What is required | Provide an exact copy of the data, excluding the images.

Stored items

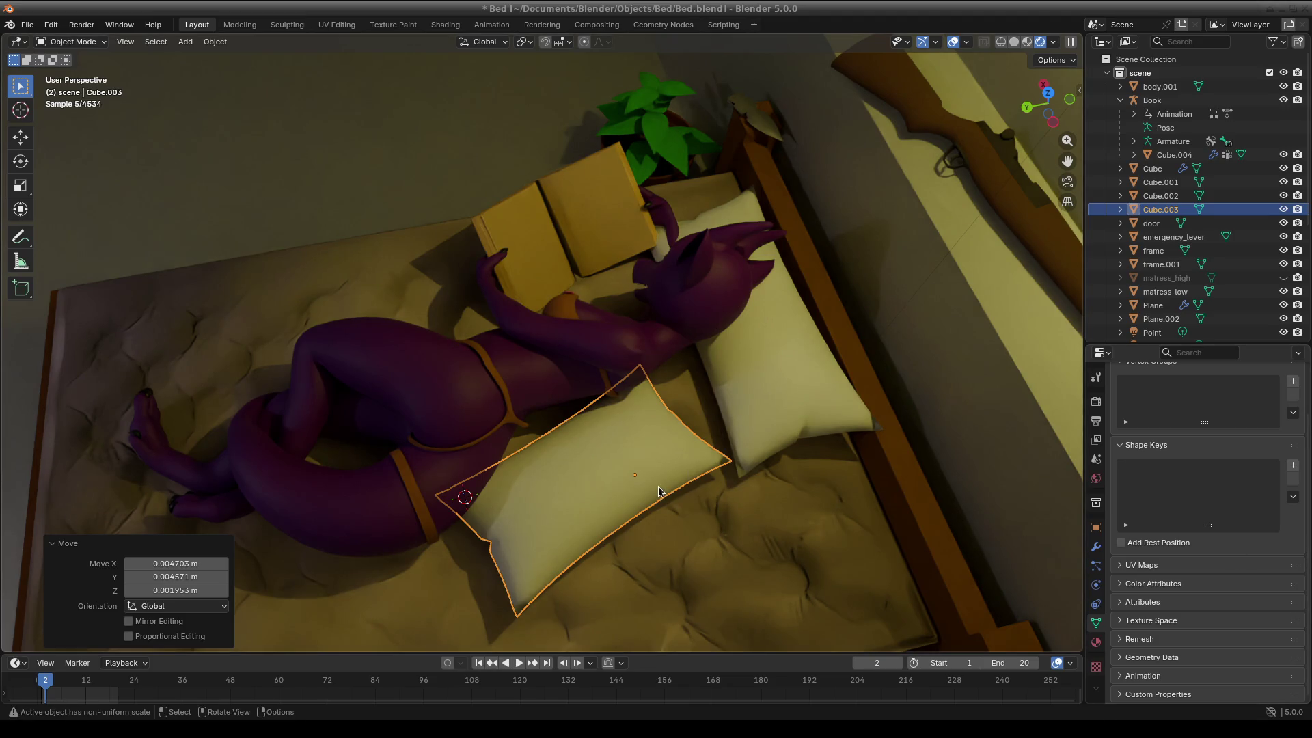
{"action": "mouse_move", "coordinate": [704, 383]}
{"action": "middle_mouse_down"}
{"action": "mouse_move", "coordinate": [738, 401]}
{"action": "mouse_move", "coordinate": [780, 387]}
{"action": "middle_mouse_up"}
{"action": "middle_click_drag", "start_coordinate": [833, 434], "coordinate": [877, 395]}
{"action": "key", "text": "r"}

Response |
{"action": "mouse_move", "coordinate": [704, 383]}
{"action": "middle_mouse_down"}
{"action": "mouse_move", "coordinate": [738, 401]}
{"action": "mouse_move", "coordinate": [780, 387]}
{"action": "middle_mouse_up"}
{"action": "middle_click_drag", "start_coordinate": [833, 434], "coordinate": [877, 395]}
{"action": "key", "text": "r"}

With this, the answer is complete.